Exploring the Costs and Benefits of AI with Serverless Infrastructure
Running AI applications incurs various costs, with GPU power for inference being one of the most critical expenses.
Traditionally, organizations managing AI inference have relied on continuous cloud instances or on-premises hardware. However, Google Cloud is now previewing an innovative solution that could transform AI application deployment: the integration of Nvidia L4 GPUs with its Cloud Run serverless offering, allowing organizations to perform serverless inference.
Harnessing the Power of Serverless Inference
The primary advantage of serverless architecture is its cost-efficiency; services operate only when needed, allowing users to pay solely for usage. Unlike conventional cloud instances that run continuously, serverless GPUs activate only during specific requests.
Serverless inference can utilize Nvidia NIM and various frameworks, including VLLM, PyTorch, and Ollama. Currently in preview, Nvidia L4 GPU support has been highly anticipated.
“As customers increasingly adopt AI, they want to deploy AI workloads on familiar platforms,” said Sagar Randive, Product Manager for Google Cloud Serverless. “Cloud Run’s efficiency and flexibility are crucial, and users have requested GPU support.”

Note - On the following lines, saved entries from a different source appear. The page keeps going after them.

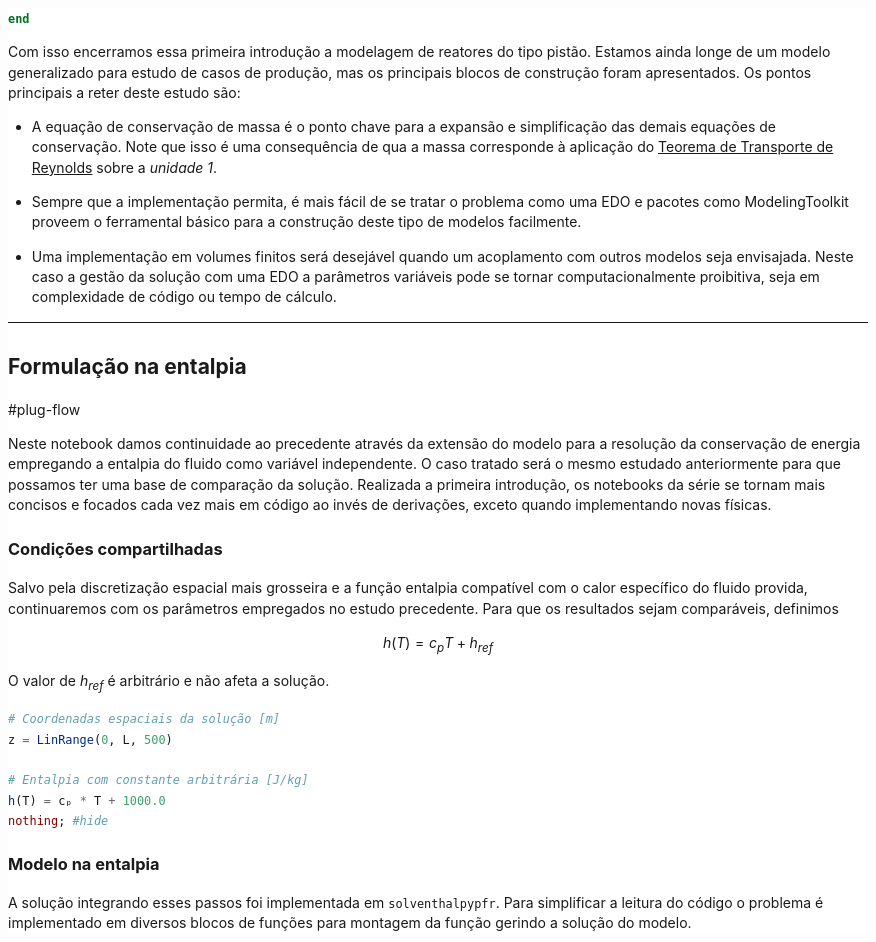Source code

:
 ```julia
end
```

Com isso encerramos essa primeira introdução a modelagem de reatores do tipo pistão. Estamos ainda longe de um modelo generalizado para estudo de casos de produção, mas os principais blocos de construção foram apresentados. Os pontos principais a reter deste estudo são:

- A equação de conservação de massa é o ponto chave para a expansão e   simplificação das demais equações de conservação. Note que isso é uma consequência de qua a massa corresponde à aplicação do [Teorema de Transporte de Reynolds](https://pt.wikipedia.org/wiki/Teorema_de_transporte_de_Reynolds) sobre a *unidade 1*.

- Sempre que a implementação permita, é mais fácil de se tratar o problema como uma EDO e pacotes como ModelingToolkit proveem o ferramental básico para a construção deste tipo de modelos facilmente.

- Uma implementação em volumes finitos será desejável quando um acoplamento com   outros modelos seja envisajada. Neste caso a gestão da solução com uma EDO a parâmetros variáveis pode se tornar computacionalmente proibitiva, seja em   complexidade de código ou tempo de cálculo.

---
## Formulação na entalpia

#plug-flow

Neste notebook damos continuidade ao precedente através da extensão do modelo para a resolução da conservação de energia empregando a entalpia do fluido como variável independente. O caso tratado será o mesmo estudado anteriormente para que possamos ter uma base de comparação da solução. Realizada a primeira introdução, os notebooks da série se tornam mais concisos e focados cada vez mais em código ao invés de derivações, exceto quando implementando novas físicas.


### Condições compartilhadas

Salvo pela discretização espacial mais grosseira e a função entalpia compatível com o calor específico do fluido provida, continuaremos com os parâmetros empregados no estudo precedente. Para que os resultados sejam comparáveis, definimos 

$$
h(T)=c_{p}T+ h_{ref}
$$

O valor de $h_{ref}$ é arbitrário e não afeta a solução.

```julia
# Coordenadas espaciais da solução [m]
z = LinRange(0, L, 500)

# Entalpia com constante arbitrária [J/kg]
h(T) = cₚ * T + 1000.0
nothing; #hide
```

### Modelo na entalpia

A solução integrando esses passos foi implementada em `solventhalpypfr`. Para simplificar a leitura do código o problema é implementado em diversos blocos de funções para montagem da função gerindo a solução do modelo.
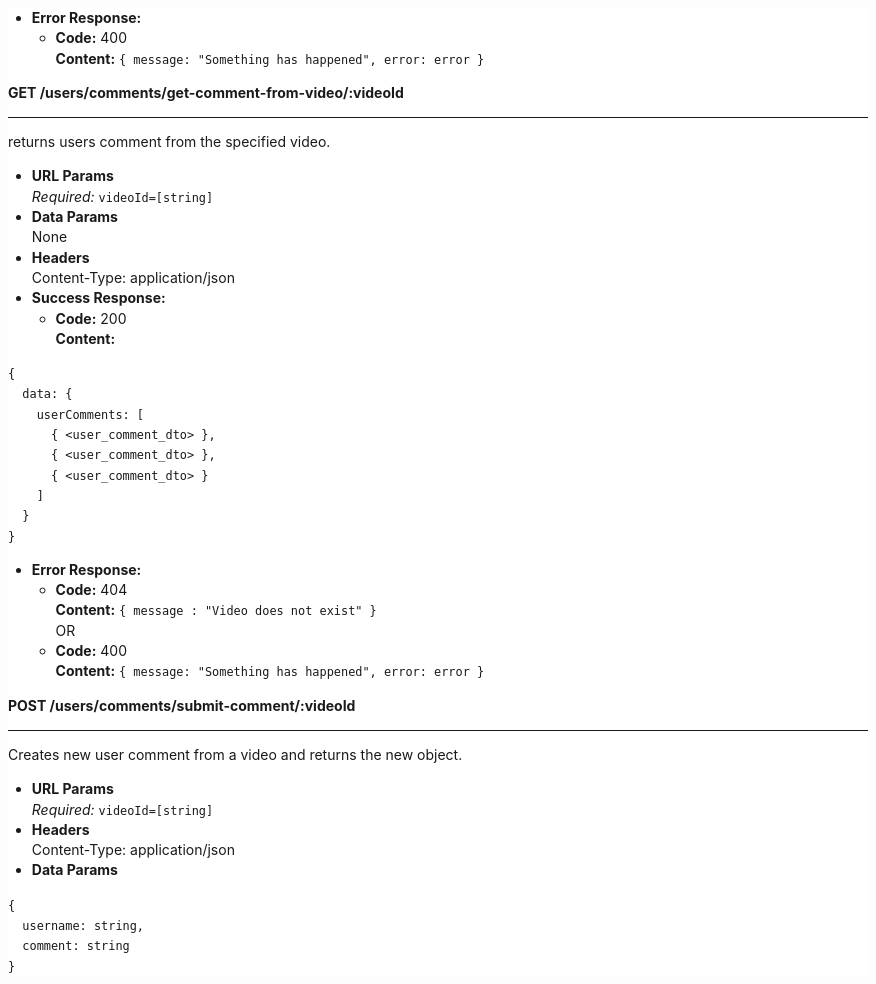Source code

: - **Error Response:**
  - **Code:** 400  
    **Content:** `{ message: "Something has happened", error: error }`

**GET /users/comments/get-comment-from-video/:videoId**

---

returns users comment from the specified video.

- **URL Params**  
  _Required:_ `videoId=[string]`
- **Data Params**  
  None
- **Headers**  
  Content-Type: application/json
- **Success Response:**
  - **Code:** 200  
    **Content:**

```TS
{
  data: {
    userComments: [
      { <user_comment_dto> },
      { <user_comment_dto> },
      { <user_comment_dto> }
    ]
  }
}
```

- **Error Response:**
  - **Code:** 404  
    **Content:** `{ message : "Video does not exist" }`  
    OR
  - **Code:** 400  
    **Content:** `{ message: "Something has happened", error: error }`

**POST /users/comments/submit-comment/:videoId**

---

Creates new user comment from a video and returns the new object.

- **URL Params**  
  _Required:_ `videoId=[string]`
- **Headers**  
  Content-Type: application/json
- **Data Params**

```TS
{
  username: string,
  comment: string
}
```
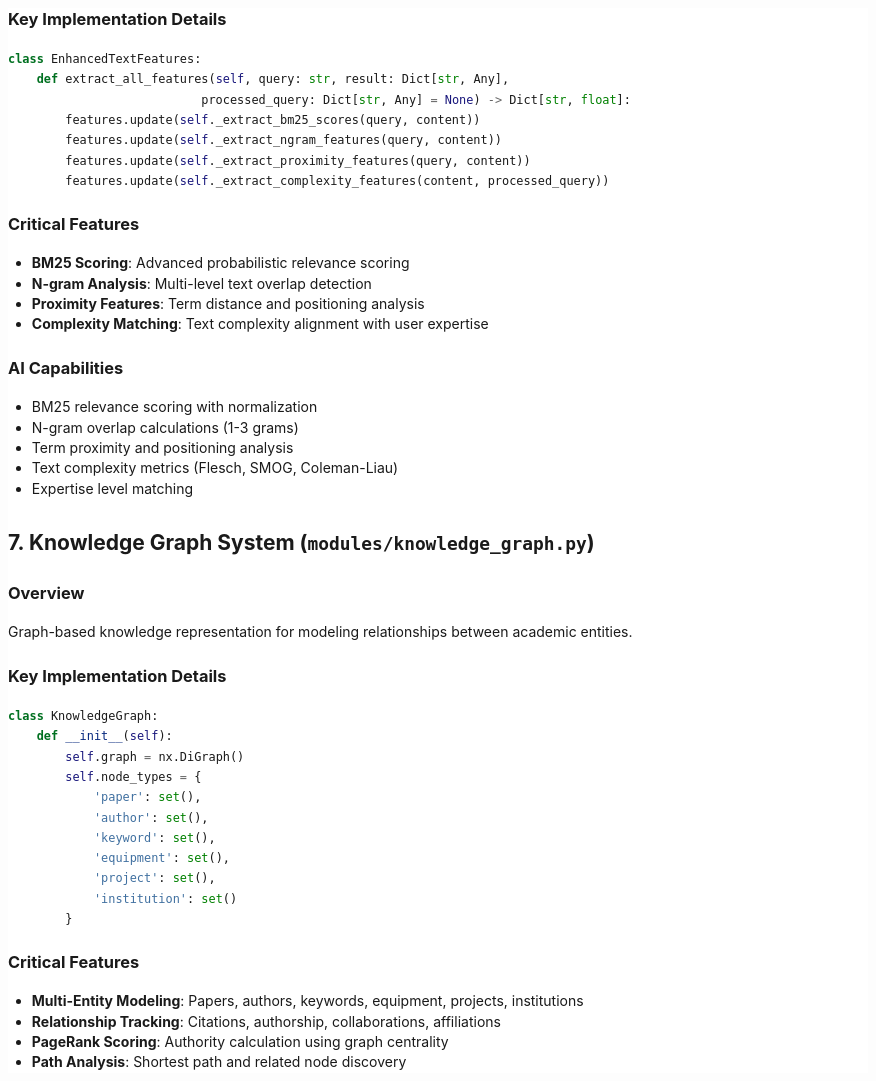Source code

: ### Key Implementation Details

```python
class EnhancedTextFeatures:
    def extract_all_features(self, query: str, result: Dict[str, Any], 
                           processed_query: Dict[str, Any] = None) -> Dict[str, float]:
        features.update(self._extract_bm25_scores(query, content))
        features.update(self._extract_ngram_features(query, content))
        features.update(self._extract_proximity_features(query, content))
        features.update(self._extract_complexity_features(content, processed_query))
```

### Critical Features
- **BM25 Scoring**: Advanced probabilistic relevance scoring
- **N-gram Analysis**: Multi-level text overlap detection
- **Proximity Features**: Term distance and positioning analysis
- **Complexity Matching**: Text complexity alignment with user expertise

### AI Capabilities
- BM25 relevance scoring with normalization
- N-gram overlap calculations (1-3 grams)
- Term proximity and positioning analysis
- Text complexity metrics (Flesch, SMOG, Coleman-Liau)
- Expertise level matching

## 7. Knowledge Graph System (`modules/knowledge_graph.py`)

### Overview
Graph-based knowledge representation for modeling relationships between academic entities.

### Key Implementation Details

```python
class KnowledgeGraph:
    def __init__(self):
        self.graph = nx.DiGraph()
        self.node_types = {
            'paper': set(),
            'author': set(),
            'keyword': set(),
            'equipment': set(),
            'project': set(),
            'institution': set()
        }
```

### Critical Features
- **Multi-Entity Modeling**: Papers, authors, keywords, equipment, projects, institutions
- **Relationship Tracking**: Citations, authorship, collaborations, affiliations
- **PageRank Scoring**: Authority calculation using graph centrality
- **Path Analysis**: Shortest path and related node discovery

The Shift to a Serverless AI Environment
Google’s Cloud Run, a fully managed serverless platform, has gained popularity among developers for its ease of container deployment and management. As AI workloads grow—especially those requiring real-time processing—the need for enhanced computational resources has become evident.
The addition of GPU support opens various possibilities for Cloud Run developers, such as:
- Real-time inference with lightweight models like Gemma 2B/7B or Llama 3 (8B), facilitating the development of responsive chatbots and dynamic document summarization tools.
- Custom fine-tuned generative AI models, enabling scalable image generation applications tailored to specific brands.
- Accelerated compute-intensive tasks, including image recognition, video transcoding, and 3D rendering, which can scale down to zero when idle.
Performance Considerations for Serverless AI Inference
One common concern associated with serverless architectures is performance, particularly with cold starts. Google Cloud addresses these concerns by providing impressive metrics: cold start times for various models, including Gemma 2B, Gemma 2 9B, Llama 2 7B/13B, and Llama 3.1 8B, range from 11 to 35 seconds.
Each Cloud Run instance can be equipped with one Nvidia L4 GPU, providing up to 24GB of vRAM—adequate for most AI inference tasks. Google Cloud aims to maintain model agnosticism, although they recommend using models with fewer than 13 billion parameters for optimal performance.
Cost-Efficiency of Serverless AI Inference
A significant advantage of the serverless model is its potential for better hardware utilization, which can translate to cost savings. However, whether serverless AI inference proves cheaper than traditional long-running servers depends on the specific application and expected traffic patterns.
“This is nuanced,” Randive explained. “We will update our pricing calculator to reflect the new GPU pricing with Cloud Run, allowing customers to compare their total operational costs across different platforms.”
By adapting to this emerging serverless policy, organizations can optimize their AI deployment strategies while managing costs effectively.